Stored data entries
━━━
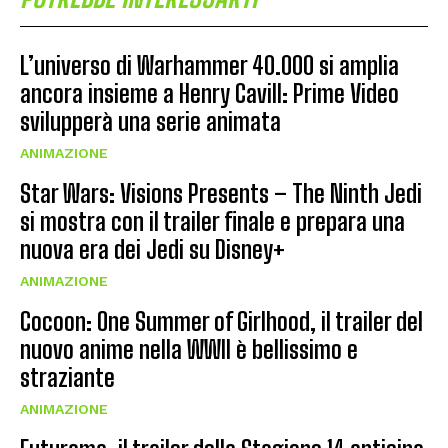
L’universo di Warhammer 40.000 si amplia
ancora insieme a Henry Cavill: Prime Video
svilupperà una serie animata
ANIMAZIONE
Star Wars: Visions Presents – The Ninth Jedi
si mostra con il trailer finale e prepara una
nuova era dei Jedi su Disney+
ANIMAZIONE
Cocoon: One Summer of Girlhood, il trailer del
nuovo anime nella WWII è bellissimo e
straziante
ANIMAZIONE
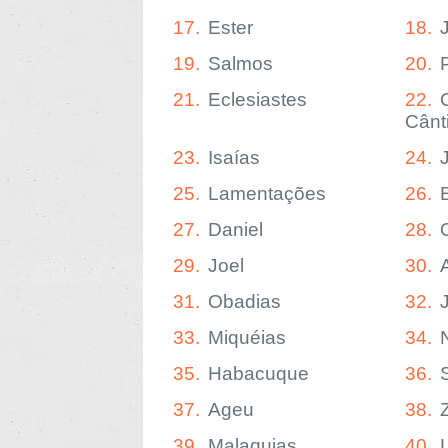
17.
Ester
18.
19.
Salmos
20.
21.
Eclesiastes
22.
Cânt
23.
Isaías
24.
25.
Lamentações
26.
27.
Daniel
28.
29.
Joel
30.
31.
Obadias
32.
33.
Miquéias
34.
35.
Habacuque
36.
37.
Ageu
38.
39.
Malaquias
40.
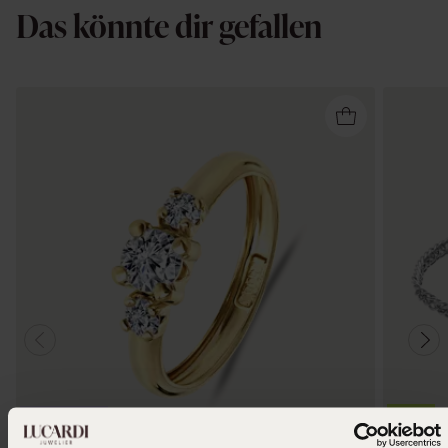
Das könnte dir gefallen
3=2
Bestseller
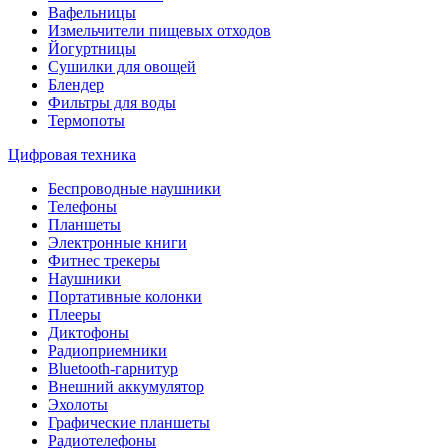
Вафельницы
Измельчители пищевых отходов
Йогуртницы
Сушилки для овощей
Блендер
Фильтры для воды
Термопоты
Цифровая техника
Беспроводные наушники
Телефоны
Планшеты
Электронные книги
Фитнес трекеры
Наушники
Портативные колонки
Плееры
Диктофоны
Радиоприемники
Bluetooth-гарнитур
Внешний аккумулятор
Эхолоты
Графические планшеты
Радиотелефоны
━━━
- **What the exercise asks**:
Copy, word for word, the line that contains "Цифровая техника" and every line after it through the end of the records, and nothing else.

- **Result of the exercise**:
Цифровая техника
Беспроводные наушники
Телефоны
Планшеты
Электронные книги
Фитнес трекеры
Наушники
Портативные колонки
Плееры
Диктофоны
Радиоприемники
Bluetooth-гарнитур
Внешний аккумулятор
Эхолоты
Графические планшеты
Радиотелефоны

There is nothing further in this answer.